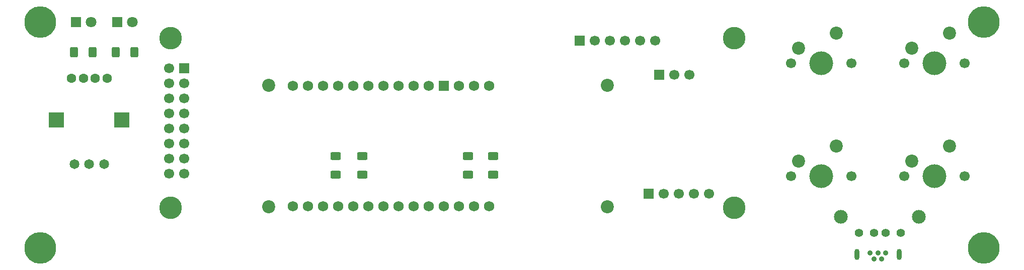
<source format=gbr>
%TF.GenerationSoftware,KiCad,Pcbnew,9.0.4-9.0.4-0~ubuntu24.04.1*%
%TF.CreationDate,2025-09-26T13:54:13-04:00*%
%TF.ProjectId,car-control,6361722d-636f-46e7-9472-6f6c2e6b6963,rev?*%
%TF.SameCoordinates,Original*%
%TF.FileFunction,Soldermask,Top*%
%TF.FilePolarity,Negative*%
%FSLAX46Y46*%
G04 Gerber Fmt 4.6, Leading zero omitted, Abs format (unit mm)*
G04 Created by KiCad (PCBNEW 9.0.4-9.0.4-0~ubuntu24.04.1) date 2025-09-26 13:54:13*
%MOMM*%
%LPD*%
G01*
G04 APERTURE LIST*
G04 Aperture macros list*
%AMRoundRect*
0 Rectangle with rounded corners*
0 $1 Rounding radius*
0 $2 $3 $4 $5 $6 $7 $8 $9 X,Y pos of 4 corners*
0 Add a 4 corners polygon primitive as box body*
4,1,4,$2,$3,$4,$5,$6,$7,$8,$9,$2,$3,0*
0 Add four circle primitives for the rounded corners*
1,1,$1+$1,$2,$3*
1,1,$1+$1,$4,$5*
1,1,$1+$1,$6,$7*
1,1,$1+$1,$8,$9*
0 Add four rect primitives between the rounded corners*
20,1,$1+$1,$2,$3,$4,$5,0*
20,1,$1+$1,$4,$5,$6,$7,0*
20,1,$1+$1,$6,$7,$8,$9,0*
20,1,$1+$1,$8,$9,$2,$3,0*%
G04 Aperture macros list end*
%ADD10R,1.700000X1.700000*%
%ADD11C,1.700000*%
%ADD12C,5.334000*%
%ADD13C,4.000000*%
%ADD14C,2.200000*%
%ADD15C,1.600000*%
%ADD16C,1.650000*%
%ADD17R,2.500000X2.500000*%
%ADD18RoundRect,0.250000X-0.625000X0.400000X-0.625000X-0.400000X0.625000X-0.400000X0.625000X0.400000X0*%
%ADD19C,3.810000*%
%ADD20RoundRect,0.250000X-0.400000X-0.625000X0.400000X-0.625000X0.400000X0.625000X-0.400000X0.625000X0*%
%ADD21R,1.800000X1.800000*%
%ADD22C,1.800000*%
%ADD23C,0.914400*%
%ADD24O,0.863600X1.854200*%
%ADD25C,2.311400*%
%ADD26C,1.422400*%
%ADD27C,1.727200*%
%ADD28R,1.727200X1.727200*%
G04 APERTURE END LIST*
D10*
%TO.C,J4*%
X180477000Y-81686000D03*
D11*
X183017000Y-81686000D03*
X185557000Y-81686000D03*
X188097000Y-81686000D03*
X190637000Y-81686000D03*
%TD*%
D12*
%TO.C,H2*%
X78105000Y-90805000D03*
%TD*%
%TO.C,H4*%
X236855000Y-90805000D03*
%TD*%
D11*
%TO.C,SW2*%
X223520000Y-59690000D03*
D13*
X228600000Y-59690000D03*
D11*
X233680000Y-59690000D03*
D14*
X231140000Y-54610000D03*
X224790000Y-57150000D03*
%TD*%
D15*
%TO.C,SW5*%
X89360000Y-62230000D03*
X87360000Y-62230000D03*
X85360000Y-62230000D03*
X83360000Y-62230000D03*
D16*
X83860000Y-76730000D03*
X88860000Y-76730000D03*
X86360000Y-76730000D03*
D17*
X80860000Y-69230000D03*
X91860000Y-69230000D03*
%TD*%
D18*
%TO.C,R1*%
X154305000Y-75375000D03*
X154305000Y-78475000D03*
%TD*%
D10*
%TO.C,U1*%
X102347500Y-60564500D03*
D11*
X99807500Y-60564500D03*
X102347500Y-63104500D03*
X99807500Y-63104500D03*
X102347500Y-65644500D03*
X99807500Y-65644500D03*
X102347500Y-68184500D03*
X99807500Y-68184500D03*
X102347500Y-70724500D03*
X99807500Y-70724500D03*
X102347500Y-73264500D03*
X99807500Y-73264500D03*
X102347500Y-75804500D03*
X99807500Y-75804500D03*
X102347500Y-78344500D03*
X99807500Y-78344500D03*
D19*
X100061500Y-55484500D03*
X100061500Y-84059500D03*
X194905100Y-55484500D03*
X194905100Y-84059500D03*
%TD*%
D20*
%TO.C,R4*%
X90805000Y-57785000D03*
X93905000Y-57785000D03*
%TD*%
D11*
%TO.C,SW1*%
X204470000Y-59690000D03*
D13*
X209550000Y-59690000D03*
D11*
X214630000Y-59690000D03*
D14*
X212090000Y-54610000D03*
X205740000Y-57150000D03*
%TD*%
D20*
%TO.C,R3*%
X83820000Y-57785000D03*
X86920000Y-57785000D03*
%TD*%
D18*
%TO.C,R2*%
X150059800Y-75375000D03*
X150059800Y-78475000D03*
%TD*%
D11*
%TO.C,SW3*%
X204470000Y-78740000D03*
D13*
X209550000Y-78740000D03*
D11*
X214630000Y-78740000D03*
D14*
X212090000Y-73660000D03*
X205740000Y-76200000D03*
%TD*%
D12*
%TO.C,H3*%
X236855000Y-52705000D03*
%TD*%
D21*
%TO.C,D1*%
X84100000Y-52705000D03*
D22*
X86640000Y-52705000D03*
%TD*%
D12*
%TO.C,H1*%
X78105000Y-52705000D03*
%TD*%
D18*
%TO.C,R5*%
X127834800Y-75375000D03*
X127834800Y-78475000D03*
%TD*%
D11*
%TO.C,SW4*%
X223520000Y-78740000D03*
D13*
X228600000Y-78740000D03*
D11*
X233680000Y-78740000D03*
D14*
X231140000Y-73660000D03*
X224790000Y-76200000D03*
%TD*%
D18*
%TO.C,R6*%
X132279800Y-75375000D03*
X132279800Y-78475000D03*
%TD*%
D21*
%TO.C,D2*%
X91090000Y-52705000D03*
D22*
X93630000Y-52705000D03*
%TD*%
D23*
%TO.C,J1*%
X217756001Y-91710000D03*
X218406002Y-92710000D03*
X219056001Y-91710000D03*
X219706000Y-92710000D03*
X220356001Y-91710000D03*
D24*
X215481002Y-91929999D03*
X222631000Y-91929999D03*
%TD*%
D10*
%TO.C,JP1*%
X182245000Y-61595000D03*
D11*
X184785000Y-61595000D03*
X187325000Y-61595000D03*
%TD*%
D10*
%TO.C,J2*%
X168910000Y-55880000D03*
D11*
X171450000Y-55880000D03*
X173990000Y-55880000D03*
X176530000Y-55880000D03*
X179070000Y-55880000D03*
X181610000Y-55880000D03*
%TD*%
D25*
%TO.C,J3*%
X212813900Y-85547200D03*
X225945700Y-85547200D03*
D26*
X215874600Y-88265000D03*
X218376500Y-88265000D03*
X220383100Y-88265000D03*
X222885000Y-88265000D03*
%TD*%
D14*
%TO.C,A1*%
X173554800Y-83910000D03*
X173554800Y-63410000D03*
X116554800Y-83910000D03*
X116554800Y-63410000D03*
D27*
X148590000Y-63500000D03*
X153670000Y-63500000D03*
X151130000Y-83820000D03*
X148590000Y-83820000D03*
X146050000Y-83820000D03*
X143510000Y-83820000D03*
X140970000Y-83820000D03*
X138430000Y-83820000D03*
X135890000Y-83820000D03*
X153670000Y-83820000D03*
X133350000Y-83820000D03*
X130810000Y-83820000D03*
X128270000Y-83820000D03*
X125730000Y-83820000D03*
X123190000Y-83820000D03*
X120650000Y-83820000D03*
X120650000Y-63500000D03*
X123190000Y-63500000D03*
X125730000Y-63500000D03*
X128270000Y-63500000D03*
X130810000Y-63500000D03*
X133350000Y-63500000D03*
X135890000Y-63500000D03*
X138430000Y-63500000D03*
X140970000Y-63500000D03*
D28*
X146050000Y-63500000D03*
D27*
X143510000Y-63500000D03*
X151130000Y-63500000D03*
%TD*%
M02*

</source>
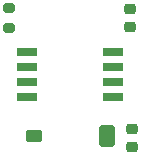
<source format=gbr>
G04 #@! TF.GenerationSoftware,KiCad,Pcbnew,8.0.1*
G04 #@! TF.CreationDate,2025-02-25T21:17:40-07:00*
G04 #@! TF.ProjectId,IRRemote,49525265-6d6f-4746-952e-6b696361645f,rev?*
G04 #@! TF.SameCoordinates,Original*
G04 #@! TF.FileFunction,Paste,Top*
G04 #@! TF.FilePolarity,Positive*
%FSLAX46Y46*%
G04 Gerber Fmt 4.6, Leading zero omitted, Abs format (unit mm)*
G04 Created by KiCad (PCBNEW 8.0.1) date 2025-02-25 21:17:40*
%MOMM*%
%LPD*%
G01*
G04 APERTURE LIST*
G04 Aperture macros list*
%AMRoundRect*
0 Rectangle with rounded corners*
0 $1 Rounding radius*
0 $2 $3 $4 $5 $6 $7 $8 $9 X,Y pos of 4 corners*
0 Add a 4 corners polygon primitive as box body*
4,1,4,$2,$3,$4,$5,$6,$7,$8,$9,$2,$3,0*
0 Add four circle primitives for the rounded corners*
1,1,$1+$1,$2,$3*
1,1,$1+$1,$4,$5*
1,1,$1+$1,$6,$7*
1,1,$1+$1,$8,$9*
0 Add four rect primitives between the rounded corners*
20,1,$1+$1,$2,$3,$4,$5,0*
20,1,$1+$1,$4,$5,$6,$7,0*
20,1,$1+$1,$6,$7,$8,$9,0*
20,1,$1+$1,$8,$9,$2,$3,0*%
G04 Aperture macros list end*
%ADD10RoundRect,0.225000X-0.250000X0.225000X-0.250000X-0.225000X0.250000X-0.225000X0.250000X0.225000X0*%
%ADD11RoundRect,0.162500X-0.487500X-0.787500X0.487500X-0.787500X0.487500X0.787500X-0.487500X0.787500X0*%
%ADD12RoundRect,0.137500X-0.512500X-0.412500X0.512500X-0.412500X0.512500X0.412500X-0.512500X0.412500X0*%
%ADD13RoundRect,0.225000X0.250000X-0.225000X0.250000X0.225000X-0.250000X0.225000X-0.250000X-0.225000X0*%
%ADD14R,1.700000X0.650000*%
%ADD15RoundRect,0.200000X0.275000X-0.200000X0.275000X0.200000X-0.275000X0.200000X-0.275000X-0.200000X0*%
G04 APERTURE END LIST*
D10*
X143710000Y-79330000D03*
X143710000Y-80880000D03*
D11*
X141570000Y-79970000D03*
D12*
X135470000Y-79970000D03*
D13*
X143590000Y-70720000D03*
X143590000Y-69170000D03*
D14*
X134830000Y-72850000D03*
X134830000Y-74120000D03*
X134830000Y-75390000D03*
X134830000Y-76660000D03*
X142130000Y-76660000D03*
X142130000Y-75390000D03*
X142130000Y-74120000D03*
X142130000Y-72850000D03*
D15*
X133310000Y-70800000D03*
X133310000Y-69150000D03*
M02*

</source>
* * *
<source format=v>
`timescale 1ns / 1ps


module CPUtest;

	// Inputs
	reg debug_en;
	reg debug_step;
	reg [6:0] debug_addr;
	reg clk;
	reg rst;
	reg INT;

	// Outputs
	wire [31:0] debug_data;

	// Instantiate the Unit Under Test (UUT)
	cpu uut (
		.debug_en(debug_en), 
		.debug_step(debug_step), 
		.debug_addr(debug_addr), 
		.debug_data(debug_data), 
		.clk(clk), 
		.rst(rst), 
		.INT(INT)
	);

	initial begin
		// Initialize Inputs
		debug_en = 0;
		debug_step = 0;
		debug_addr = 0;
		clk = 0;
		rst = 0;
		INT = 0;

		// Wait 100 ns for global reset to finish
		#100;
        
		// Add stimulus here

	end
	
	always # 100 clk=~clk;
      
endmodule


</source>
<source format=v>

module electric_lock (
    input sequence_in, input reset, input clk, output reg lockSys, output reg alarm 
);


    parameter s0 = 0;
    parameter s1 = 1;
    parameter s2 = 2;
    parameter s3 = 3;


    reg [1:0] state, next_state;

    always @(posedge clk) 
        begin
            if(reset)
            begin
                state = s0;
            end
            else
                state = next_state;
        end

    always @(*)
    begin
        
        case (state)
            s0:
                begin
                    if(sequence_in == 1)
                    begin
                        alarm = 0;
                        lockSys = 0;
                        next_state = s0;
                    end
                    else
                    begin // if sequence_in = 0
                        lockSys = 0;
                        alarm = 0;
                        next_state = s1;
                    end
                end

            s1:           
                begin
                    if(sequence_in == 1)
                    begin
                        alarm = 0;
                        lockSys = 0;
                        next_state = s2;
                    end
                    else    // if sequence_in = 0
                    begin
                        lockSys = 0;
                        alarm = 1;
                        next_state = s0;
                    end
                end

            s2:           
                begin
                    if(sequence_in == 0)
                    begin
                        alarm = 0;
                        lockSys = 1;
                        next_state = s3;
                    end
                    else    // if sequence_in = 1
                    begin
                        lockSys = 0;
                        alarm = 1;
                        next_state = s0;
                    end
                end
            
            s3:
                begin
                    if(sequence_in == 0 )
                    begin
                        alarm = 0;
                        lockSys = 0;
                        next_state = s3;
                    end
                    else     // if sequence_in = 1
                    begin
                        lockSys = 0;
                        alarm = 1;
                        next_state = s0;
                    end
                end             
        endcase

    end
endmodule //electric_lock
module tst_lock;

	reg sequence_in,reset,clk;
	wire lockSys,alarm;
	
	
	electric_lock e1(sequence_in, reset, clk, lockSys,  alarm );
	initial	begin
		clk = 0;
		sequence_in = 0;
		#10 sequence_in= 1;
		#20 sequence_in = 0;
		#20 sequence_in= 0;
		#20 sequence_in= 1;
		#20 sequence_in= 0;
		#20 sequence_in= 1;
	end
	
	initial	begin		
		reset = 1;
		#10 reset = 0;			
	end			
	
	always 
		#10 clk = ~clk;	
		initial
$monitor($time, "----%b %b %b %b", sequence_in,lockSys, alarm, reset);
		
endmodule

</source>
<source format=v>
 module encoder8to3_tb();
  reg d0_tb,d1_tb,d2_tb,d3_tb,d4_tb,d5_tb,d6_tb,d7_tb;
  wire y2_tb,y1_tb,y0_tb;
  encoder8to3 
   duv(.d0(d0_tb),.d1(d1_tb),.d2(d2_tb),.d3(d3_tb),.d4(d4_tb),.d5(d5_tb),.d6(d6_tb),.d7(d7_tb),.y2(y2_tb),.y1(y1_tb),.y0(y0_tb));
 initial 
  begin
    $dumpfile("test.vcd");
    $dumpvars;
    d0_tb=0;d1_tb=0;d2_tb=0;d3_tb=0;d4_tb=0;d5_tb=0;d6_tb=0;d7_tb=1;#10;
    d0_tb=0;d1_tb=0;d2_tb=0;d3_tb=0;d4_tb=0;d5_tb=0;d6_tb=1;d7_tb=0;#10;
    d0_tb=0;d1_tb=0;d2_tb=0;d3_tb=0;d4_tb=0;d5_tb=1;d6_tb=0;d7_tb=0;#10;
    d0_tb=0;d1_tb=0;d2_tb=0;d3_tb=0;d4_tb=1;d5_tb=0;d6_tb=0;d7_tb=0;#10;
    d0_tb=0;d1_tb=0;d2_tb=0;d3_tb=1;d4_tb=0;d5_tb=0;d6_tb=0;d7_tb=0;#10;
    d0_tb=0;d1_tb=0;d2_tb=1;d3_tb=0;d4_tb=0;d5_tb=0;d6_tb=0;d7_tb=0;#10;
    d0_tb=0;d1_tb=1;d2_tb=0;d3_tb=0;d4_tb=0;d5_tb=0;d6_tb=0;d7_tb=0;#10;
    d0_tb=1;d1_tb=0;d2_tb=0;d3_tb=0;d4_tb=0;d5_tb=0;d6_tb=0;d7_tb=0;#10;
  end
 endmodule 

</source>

TO DO: Reproduce every line of the listing above in which the string "Original" appears.

REPLY:
%TF.SameCoordinates,Original*%
G04 #@! TF.SameCoordinates,Original*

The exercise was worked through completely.